Un dimanche d’été, lors d’une promenade dans le parc, je m’approche de Mère Lucie occupée à observer des dahlias bicolores. J’ai les joues en feu, mes mains s’agitent dans les poches de ma robe. Ma voix est presque inaudible. Je lance une bouteille à la mer : "Dites, Mère Lucie, vous avez pensé à mes vœux ?"
Elle se retourne, pose son beau regard bleu sur moi. Elle me répond du bout des lèvres comme si elle craignait de me blesser. "Vous savez bien, Anne-Sophie, que Mère Marie des Anges avait décidé d’ajourner…"
Je ne la laisse pas finir sa phrase. Je saisis sa main, je la couvre de baisers : "Je vous en prie, je vous en prie…"
Elle me sourit mollement. Tant de tristesse dans son regard ! "Non. L’an prochain, peut-être…"
Je demeure là près d’elle. Je lâche sa main, elle me caresse l’épaule : "Patience, patience…"
Il ne reste dans mon cœur plus aucune trace de l’espoir fou qui m’habitait trente secondes plus tôt. Un rideau sombre est tombé sur le parc ensoleillé. Je cours vers la statue de la Vierge. Je m’agenouille. On pourrait croire que je prie mais je ne fais que murmurer : "Ne me lâche pas. Aide-moi !"

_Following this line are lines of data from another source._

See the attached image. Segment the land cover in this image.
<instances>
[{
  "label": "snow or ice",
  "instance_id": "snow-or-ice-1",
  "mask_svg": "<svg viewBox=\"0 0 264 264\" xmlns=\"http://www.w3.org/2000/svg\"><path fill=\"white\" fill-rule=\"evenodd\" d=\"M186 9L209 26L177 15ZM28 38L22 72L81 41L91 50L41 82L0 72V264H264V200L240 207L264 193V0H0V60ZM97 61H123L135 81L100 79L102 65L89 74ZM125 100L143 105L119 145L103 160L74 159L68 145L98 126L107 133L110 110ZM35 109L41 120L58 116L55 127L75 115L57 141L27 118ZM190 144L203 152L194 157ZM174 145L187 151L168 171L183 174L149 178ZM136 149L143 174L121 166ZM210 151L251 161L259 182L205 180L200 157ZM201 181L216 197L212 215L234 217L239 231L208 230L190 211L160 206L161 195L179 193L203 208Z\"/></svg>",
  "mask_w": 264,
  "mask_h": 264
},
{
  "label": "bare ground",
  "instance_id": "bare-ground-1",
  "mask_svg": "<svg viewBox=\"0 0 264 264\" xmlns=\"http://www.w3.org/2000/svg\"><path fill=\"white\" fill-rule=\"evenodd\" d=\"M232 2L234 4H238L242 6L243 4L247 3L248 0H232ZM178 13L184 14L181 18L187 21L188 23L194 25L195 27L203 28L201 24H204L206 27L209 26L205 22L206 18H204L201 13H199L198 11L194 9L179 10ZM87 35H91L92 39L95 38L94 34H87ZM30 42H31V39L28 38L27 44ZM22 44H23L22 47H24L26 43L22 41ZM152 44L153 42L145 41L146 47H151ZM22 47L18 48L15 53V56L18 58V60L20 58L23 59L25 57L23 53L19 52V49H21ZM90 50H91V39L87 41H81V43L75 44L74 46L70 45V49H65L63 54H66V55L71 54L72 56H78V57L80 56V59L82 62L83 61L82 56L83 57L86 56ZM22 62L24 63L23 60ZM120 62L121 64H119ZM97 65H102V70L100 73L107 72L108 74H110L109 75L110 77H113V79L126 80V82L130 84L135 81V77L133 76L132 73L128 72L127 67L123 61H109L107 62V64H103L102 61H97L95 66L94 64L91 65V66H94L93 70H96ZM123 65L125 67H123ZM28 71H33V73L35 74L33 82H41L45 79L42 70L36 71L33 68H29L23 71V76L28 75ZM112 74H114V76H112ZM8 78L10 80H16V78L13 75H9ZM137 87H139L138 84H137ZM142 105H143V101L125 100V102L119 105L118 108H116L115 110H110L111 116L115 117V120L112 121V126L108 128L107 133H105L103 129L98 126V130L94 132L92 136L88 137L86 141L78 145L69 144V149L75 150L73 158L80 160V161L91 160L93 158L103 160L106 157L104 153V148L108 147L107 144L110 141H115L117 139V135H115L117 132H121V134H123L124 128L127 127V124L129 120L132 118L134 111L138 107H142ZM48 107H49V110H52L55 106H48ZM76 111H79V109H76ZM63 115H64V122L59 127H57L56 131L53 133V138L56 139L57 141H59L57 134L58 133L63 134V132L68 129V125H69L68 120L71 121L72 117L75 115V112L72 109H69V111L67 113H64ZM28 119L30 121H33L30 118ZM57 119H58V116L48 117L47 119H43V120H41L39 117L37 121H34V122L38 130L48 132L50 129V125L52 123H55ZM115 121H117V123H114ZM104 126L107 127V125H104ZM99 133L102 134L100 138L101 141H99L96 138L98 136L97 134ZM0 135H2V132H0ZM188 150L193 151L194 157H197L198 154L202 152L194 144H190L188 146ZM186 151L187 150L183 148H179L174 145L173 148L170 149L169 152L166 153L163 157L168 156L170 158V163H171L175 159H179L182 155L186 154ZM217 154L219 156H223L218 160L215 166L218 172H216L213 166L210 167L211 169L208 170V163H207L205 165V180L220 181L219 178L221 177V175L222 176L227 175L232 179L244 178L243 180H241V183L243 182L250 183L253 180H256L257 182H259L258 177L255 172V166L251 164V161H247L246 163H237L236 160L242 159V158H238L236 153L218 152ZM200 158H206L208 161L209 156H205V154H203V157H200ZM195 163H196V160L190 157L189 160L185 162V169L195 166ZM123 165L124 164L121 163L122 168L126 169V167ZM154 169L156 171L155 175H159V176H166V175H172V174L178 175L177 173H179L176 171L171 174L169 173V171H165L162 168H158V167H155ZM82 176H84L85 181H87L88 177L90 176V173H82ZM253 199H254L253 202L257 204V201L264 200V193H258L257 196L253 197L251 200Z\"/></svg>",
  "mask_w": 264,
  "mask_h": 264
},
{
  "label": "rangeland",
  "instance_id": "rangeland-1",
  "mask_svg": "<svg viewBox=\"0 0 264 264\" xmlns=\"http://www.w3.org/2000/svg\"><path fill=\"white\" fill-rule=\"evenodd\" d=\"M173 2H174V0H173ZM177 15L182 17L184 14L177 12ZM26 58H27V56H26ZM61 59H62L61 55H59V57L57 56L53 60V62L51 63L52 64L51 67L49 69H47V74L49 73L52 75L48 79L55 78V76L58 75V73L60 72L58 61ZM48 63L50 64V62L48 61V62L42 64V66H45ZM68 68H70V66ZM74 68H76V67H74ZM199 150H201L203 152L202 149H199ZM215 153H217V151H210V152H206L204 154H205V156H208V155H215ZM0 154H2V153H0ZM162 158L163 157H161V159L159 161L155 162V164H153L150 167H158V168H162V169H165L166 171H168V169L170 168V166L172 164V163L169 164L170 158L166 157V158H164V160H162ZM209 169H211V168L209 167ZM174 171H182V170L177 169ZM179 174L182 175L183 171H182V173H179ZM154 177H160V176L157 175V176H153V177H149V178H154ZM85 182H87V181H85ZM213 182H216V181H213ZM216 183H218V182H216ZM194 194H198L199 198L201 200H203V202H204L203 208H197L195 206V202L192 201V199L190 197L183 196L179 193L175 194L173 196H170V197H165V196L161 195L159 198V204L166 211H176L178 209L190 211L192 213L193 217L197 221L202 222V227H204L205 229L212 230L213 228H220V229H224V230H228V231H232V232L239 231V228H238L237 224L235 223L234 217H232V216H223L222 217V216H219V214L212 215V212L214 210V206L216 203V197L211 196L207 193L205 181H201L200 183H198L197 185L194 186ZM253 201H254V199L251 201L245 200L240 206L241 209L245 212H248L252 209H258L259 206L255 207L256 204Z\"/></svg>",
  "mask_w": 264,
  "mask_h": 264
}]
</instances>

Septembre arrive dans les brumes et l’humidité. Mère Lucie traîne un de ces catarrhes ! Elle éternue, se mouche et tousse beaucoup. Je lui propose de prendre mon fameux sirop de sauge adapté d’une recette de ma grand-mère, ce sirop qui vient à bout des toux les plus tenaces.
Boum, dans la chapelle, le jour de la Saint Michel ! Mère Lucie vacille avant de tomber sur le carrelage. Le diagnostic est vite posé par Sœur Agnès, infirmière à la retraite. Le docteur n’y voit de nouveau que du feu ! Mère Lucie rejoint bientôt Mère Marie des Anges dans le cimetière du couvent !
L’automne est bien là. Je n’ai toujours pas prononcé mes vœux. Je suis toujours ajournée. Quand me laissera-t-on rejoindre la communauté en ville ? Quand pourrais-je être plus utile que je ne le suis ici ?
Mère Agnès succède à Mère Lucie. Quatre-vingts ans. Une force de la nature. Jamais une rhinite, une indigestion, une gastro-entérite. Juste un peu d’arthrose cervicale. Une sportive, une femme d’action. Je ne l’imagine guère revenir sur une décision prise par un de ses prédécesseurs.
Les jours passent dans cette espèce d’attente qui ne se dit pas. De temps à autre je voudrais lancer : "Vous pensez à moi, Mère Agnès. Vous n’oubliez pas mes vœux ? "mais je m’en garde bien. Je ne supporterais pas une réponse négative même s’il elle m’était donnée avec le plus joli sourire qui soit et les meilleures raisons.
Un dimanche de décembre, il gèle à pierre fendre. Une belle journée très froide mais aussi très ensoleillée. Mes neveux viennent me rendre visite avec ma sœur et mon beau-frère. Dès son arrivée, juste avant la messe, ma sœur a cette drôle d’idée de leur préparer une patinoire dans la cour arrière, celle qui se trouve devant le potager. Quelques seaux d’eau et le tour est joué ! C’est au milieu de l’après-midi que l’accident se produit. Mère Agnès voit jouer les enfants, veut se montrer sous son meilleur jour, va à leur rencontre et se fracasse le crâne sur les pavés. Comme a dit mon beau-frère : "ce n’est pas à quatre-vingts ans qu’on devient patineuse…"
Le mercredi suivant, nous enterrons Mère Agnès.
Mère Brigitte lui succède. Mère Brigitte, soixante-neuf ans, une excellente santé, une personnalité affirmée. Rien d’une suiveuse.
Lors du repas de Noël, l’ambiance est super. Nous n’en finissons pas de fredonner des cantiques et de plaisanter. Je suis euphorique. Je me tiens bien droite. Je dis d’un ton enjoué : "Dites Mère Brigitte, je pourrai prononcer mes vœux après Pâques ? Mon frère revient du Canada. Je serais tellement contente qu’il y participe. "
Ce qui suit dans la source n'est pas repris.